Document Type

Undergraduate Project

Date of Degree Completion

Spring 2021

Degree Name

Bachelor of Science

Department

Engineering Technology

Committee Chair

Charles Pringle

Abstract

Once carbon fibers are cast into a resin and used in a composite material, retrieving those fibers can be a difficult task. However, it is beneficial to recycle and reuse the fibers from old unneeded components rather than pay the cost of acquiring new ones. The Joint Center for Aerospace Technology Innovation (JCATI) carbon fiber recycling device condenses the multistep process of extracting the fibers by integrating all steps into one automated device. In the previous version of the device, the cutting blades turned the long composite strips into thin fingers but did not sever them across the width.

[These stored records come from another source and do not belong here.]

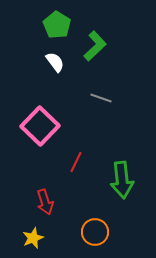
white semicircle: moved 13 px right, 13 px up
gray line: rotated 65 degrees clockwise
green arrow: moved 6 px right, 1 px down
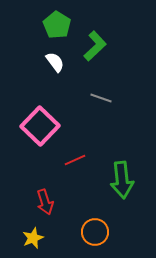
red line: moved 1 px left, 2 px up; rotated 40 degrees clockwise
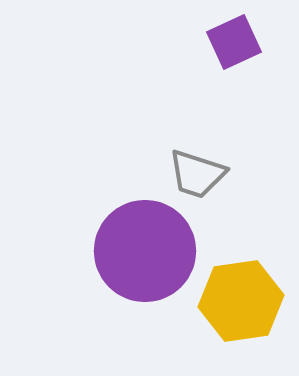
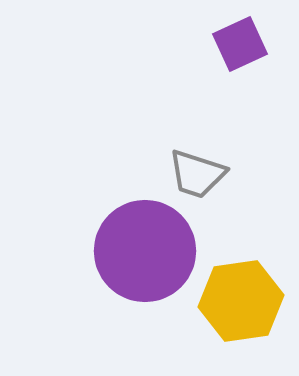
purple square: moved 6 px right, 2 px down
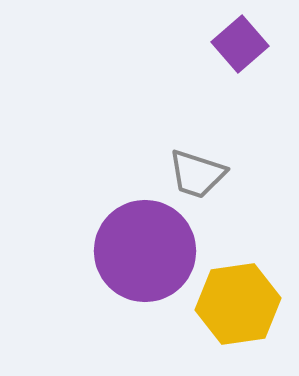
purple square: rotated 16 degrees counterclockwise
yellow hexagon: moved 3 px left, 3 px down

The goal of the cutters is to create composite pieces small enough to undergo pyrolysis in the next section of the device, so the long thin fingers must be severed along the width at intervals to create composite chips containing long enough fibers to reuse. To sever the strips across the width, the number of blades on the cutter shafts was increased and the blades were moved closer together. The blades being closer together allows the system to act as a crosscut shredder and cut the strips along the length and width at the same time. This results in composite chips that contain fibers between 0.25” and 0.5”. These chips are small enough that they can undergo pyrolysis in the next step of the device to extract the fibers, and large enough that the fibers inside are reusable.